Actualmente se debate entre los herpetólogos si la saliva de los dragones contiene veneno o tan sólo se trata de un potente caldo bacteriano. Los últimos estudios filogenéticos proponen que no sólo los dragones, sino casi todos los varanos, producen un tipo especial de veneno. Lo que sí es seguro es que la infección originada por una mordida es capaz de acabar con un búfalo de agua de más de una tonelada en pocos días.

El ultimo incidente con una persona sucedió hace dos años cuando un dragón, sobrexcitado por los turistas, arremetió contra el grupo y alcanzo a morder a un niño suizo en la pierna. Subieron al accidentado a un helicóptero y lo trasladaron de inmediato a un hospital en Yakarta. Pero fue inútil. A las tres horas, la víctima murió entre convulsiones febriles.

 Twitter del autor: @cotahiriart

* Imágenes y video cortesía de Andres Cota Hiriart

Notas de campo

Se estima que la población de Komodo ronda los 1288 individuos y en Rinca poco más de 1000.

Las crías son negras con puntos amarillos y se alimentan de gekos, insectos, serpientes y ranas. Pasan los primeros años de vida en la copa de los árboles. Aproximadamente a los tres años de edad, bajan a tierra y su coloración comienza a cambiar.

Los adultos son gris pardo a negro con algunos tintes azules, amarillos y rosas en la cabeza. Cazan en solitario, aunque, una vez muerta la presa, es común que varios ejemplares se unan al banquete. Dependiendo del tamaño de la merienda, pueden comer una sola vez al mes.

Su olfato es extremadamente sensible, por medio de su lengua bífida, como de serpiente, son capaces de detectar sangre fresca a cinco kilómetros de distancia.

En ocasiones se registra canibalismo, sobre todo de parte de los adultos a las crías.

En carrera corta pueden llegar a correr a cincuenta kilómetros por hora, sin embargo, solo resisten pocos segundos a esta velocidad.
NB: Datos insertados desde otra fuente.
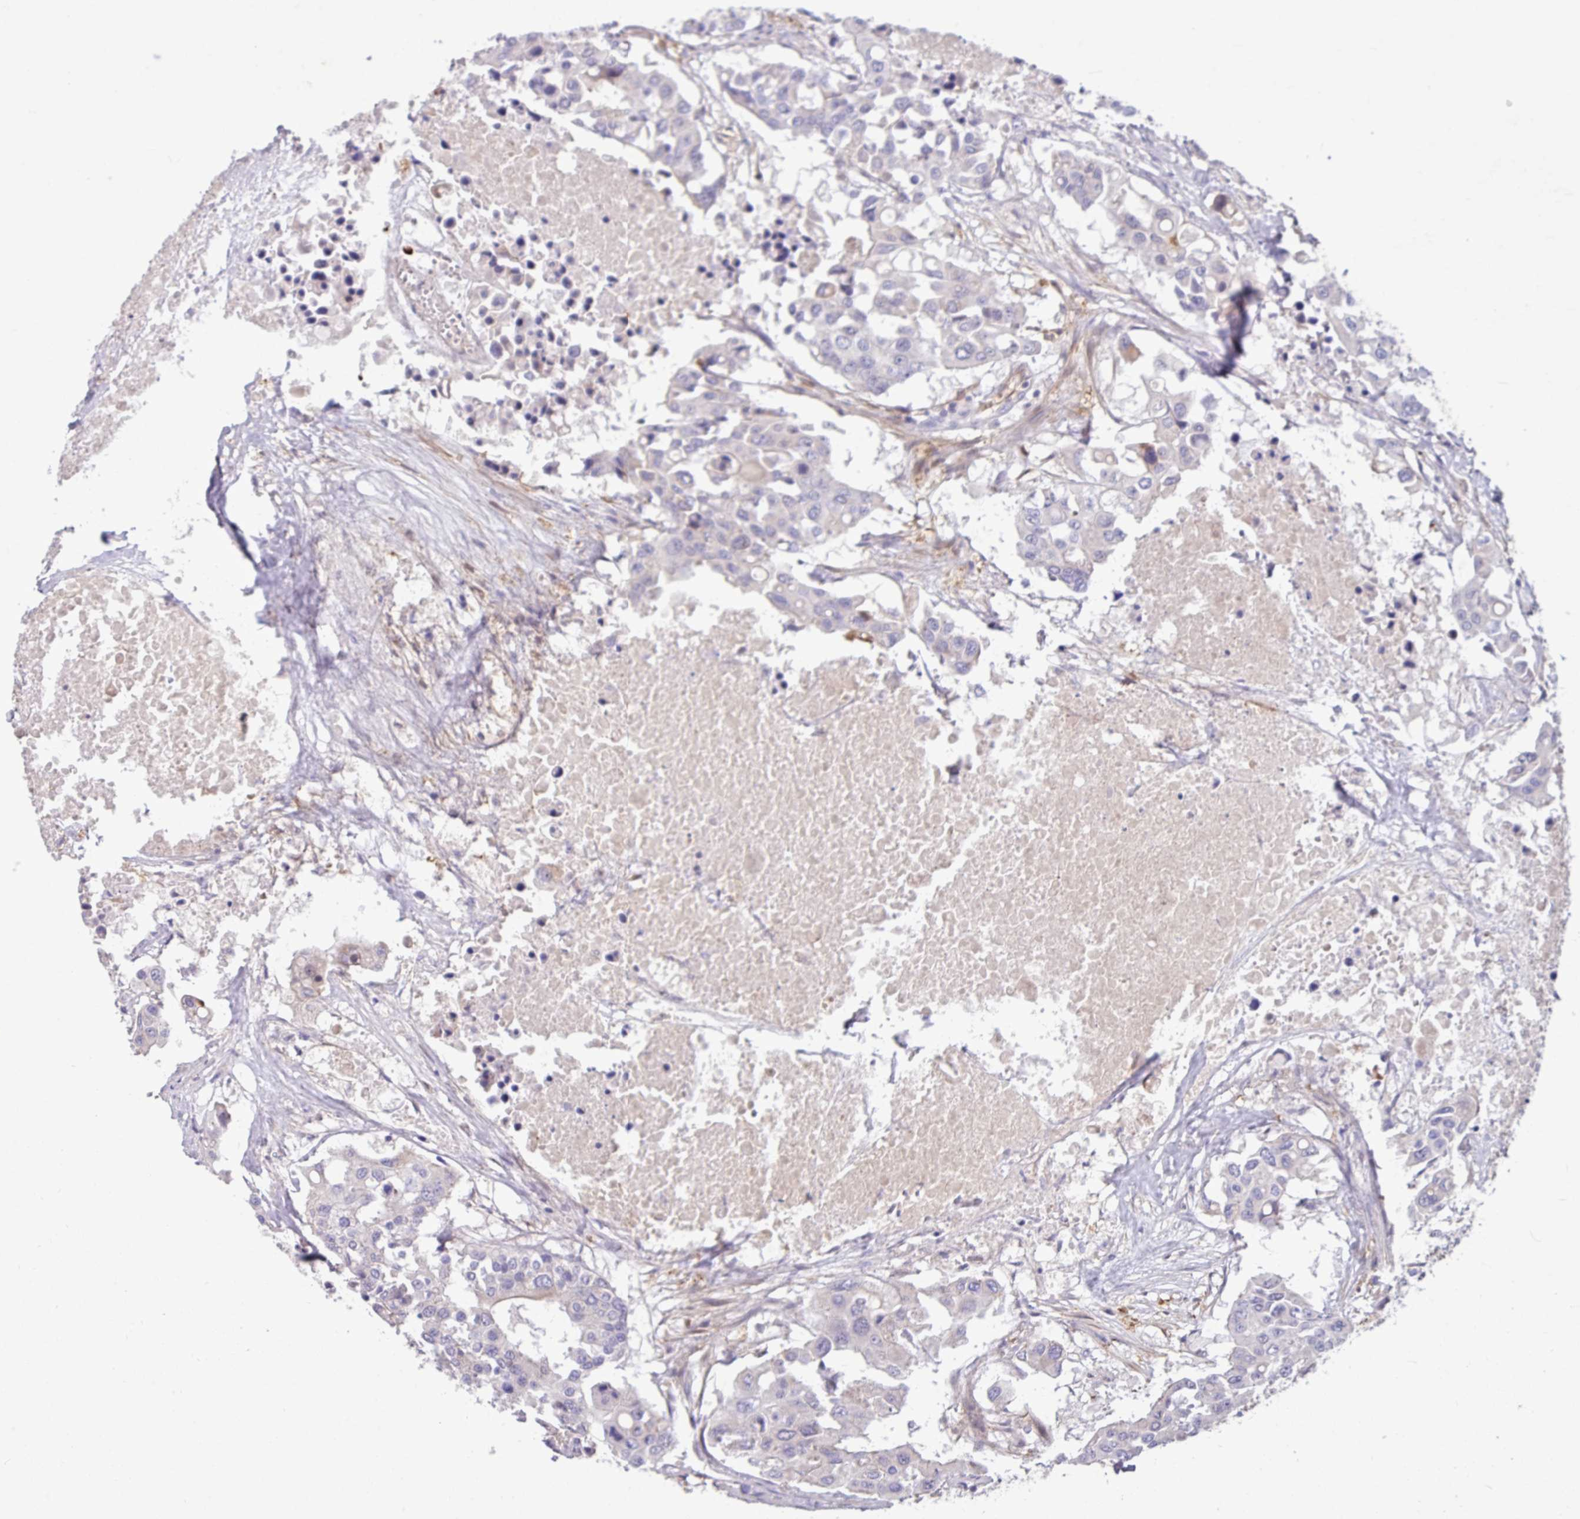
{"staining": {"intensity": "negative", "quantity": "none", "location": "none"}, "tissue": "colorectal cancer", "cell_type": "Tumor cells", "image_type": "cancer", "snomed": [{"axis": "morphology", "description": "Adenocarcinoma, NOS"}, {"axis": "topography", "description": "Colon"}], "caption": "This is a photomicrograph of IHC staining of colorectal cancer, which shows no positivity in tumor cells.", "gene": "B4GALNT4", "patient": {"sex": "male", "age": 77}}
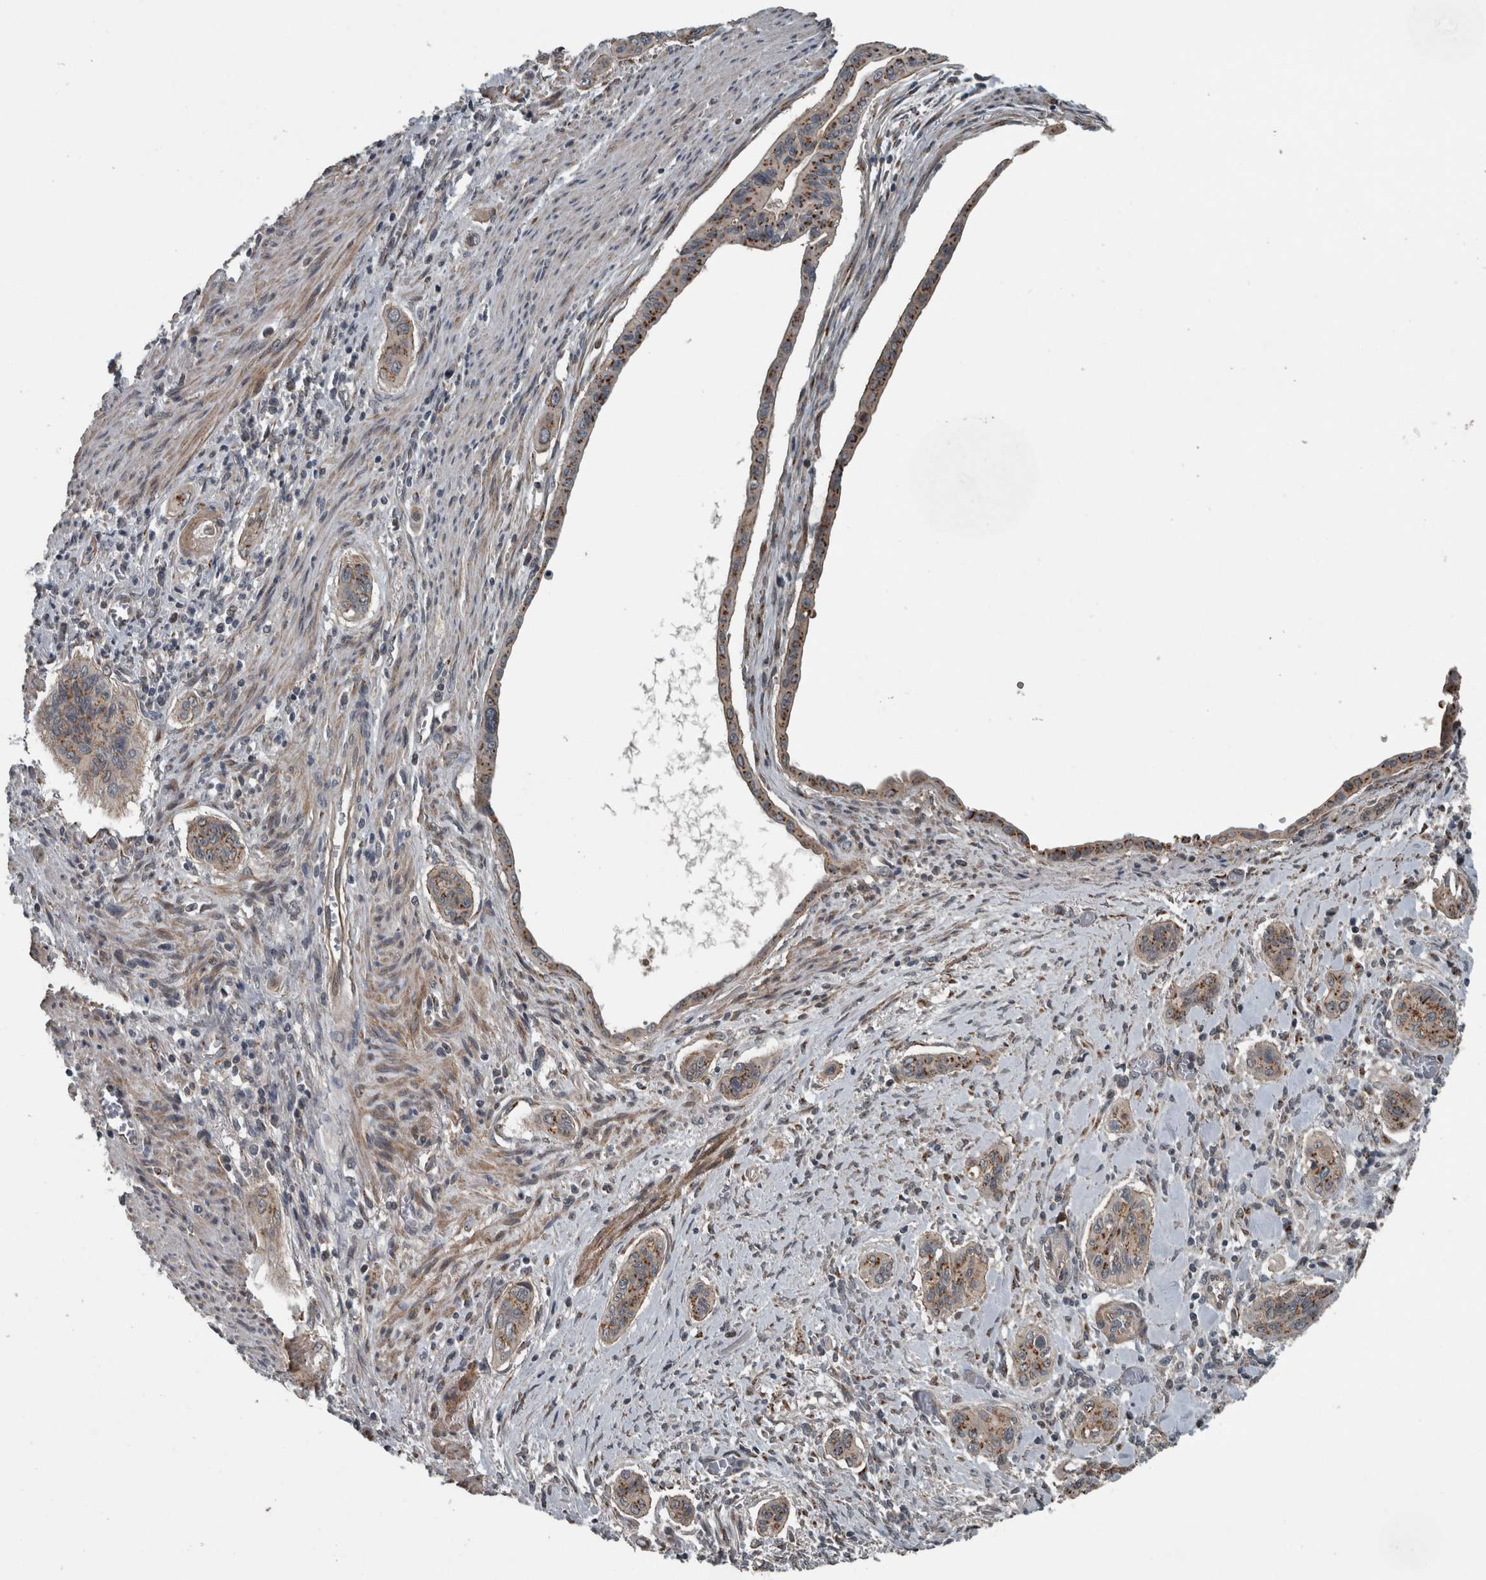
{"staining": {"intensity": "moderate", "quantity": ">75%", "location": "cytoplasmic/membranous"}, "tissue": "pancreatic cancer", "cell_type": "Tumor cells", "image_type": "cancer", "snomed": [{"axis": "morphology", "description": "Adenocarcinoma, NOS"}, {"axis": "topography", "description": "Pancreas"}], "caption": "Tumor cells demonstrate moderate cytoplasmic/membranous expression in approximately >75% of cells in pancreatic cancer.", "gene": "ZNF345", "patient": {"sex": "male", "age": 77}}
La época de apareamiento tiene lugar entre julio y agosto. Debido a que la relación de sexos es de tres hembras por cada macho, son frecuentes las batallas rituales previas a la reproducción.

La gestación tiene una duración aproximada de un mes, tras lo cual las hembras escarban un nido profundo en la tierra utilizando sus garras. Depositan entre quince y veinte huevos y cuidan el nido durante los siguientes tres meses. Es común que alrededor del nido real caven nidos falsos.

Los huevos eclosionan nueve meses después de ser depositados. 

Pueden llegar a vivir hasta sesenta años.